Here are some specific examples provided.

When Need Text-driven Library Bootstrapping

When a reusable package wants config text input but a narrow logger facade output:

moonbit
let logger = parse_and_build_library_logger(
  "{\"min_level\":\"warn\",\"target\":\"lib\",\"sink\":{\"kind\":\"console\"}}",
)

In this example, parsing and library-facade construction happen in one call.
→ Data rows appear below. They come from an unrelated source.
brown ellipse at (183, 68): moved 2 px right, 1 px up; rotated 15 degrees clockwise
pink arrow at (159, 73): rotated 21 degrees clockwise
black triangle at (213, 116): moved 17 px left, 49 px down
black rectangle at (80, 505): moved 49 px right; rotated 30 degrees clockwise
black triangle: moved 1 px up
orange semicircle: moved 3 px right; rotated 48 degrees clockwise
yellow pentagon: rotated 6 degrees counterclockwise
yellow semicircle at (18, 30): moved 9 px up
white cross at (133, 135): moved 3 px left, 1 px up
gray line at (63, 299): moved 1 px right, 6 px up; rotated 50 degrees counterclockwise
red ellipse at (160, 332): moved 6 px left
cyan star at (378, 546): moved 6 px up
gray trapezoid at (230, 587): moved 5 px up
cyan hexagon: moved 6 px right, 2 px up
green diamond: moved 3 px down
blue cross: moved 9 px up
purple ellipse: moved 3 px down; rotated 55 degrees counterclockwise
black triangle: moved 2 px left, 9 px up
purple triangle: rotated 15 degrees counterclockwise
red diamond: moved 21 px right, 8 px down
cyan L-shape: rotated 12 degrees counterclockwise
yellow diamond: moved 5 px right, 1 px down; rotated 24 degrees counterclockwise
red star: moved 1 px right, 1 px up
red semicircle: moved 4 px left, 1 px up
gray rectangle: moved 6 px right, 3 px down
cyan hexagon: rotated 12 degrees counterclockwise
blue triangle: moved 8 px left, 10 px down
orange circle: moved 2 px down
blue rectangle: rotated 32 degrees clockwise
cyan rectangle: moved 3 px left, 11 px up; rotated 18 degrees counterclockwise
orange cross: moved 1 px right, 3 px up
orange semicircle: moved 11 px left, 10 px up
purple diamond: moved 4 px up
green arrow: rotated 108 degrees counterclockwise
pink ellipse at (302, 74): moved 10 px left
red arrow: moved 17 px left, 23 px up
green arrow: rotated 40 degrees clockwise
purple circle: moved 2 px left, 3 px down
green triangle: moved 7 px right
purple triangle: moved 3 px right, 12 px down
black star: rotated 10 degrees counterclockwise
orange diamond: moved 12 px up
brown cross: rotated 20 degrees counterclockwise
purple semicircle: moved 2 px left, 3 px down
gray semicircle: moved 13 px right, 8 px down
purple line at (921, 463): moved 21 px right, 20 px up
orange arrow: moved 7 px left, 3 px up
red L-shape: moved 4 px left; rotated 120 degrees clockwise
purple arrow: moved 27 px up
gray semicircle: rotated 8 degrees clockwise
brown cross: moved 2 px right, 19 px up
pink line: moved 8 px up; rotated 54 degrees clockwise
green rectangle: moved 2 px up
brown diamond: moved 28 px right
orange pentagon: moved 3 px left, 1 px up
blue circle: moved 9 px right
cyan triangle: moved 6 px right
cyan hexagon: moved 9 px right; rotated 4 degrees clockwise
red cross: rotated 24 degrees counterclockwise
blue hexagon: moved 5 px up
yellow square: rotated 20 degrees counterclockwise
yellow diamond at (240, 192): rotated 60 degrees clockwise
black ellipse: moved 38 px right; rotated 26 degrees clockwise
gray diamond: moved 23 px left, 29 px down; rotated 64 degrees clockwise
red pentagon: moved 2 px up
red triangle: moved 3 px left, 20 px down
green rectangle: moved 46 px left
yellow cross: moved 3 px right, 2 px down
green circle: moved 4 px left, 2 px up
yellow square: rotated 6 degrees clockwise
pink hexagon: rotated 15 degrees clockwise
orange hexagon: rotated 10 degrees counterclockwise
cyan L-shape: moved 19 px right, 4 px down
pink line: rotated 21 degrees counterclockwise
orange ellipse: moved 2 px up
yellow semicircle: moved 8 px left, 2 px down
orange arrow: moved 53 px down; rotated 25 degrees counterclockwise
When Need Runtime Helpers After Text-driven Library Bootstrapping

When JSON-driven construction should still allow internal runtime inspection later:

moonbit
let logger = parse_and_build_library_logger(raw) catch {
  err => return
}
let full = logger.to_logger()
ignore(full.sink.pending_count())

In this example, the caller unwraps the library facade before using runtime-specific helpers through the preserved RuntimeSink value.

And the unwrapped value still reflects the same RuntimeSink pipeline built from the parsed config text.

And unlike ApplicationLogger, the narrower parse/build result does not expose those runtime helpers directly on the facade surface.

When Need A Per-call Target Override Through The Library Facade

When parsed library configuration should still allow a one-write target override without unwrapping first:

moonbit
let logger = parse_and_build_library_logger(raw) catch {
  err => return
}
logger.log(Level::Error, "boom", target="lib.audit")

In this example, the emitted record uses lib.audit for that write.

And later info(...), warn(...), or error(...) calls still use the facade's stored target unless code derives another facade first with with_target(...) or child(...).

Error Case

e.g.:

  • If the JSON text is malformed, a ConfigError is raised.

  • If the parsed config is invalid, a ConfigError is raised before the library facade is returned.

  • If callers assume configured runtime helper methods are available directly on the returned facade, they must unwrap first with to_logger().

Notes

  1. This is the narrow library-oriented parse-and-build sync entry point.

  2. Use build_library_logger(...) when the config is already typed.

  3. Use to_logger() when internal code later needs broader logger composition or direct access to the preserved RuntimeSink value without changing the public facade type.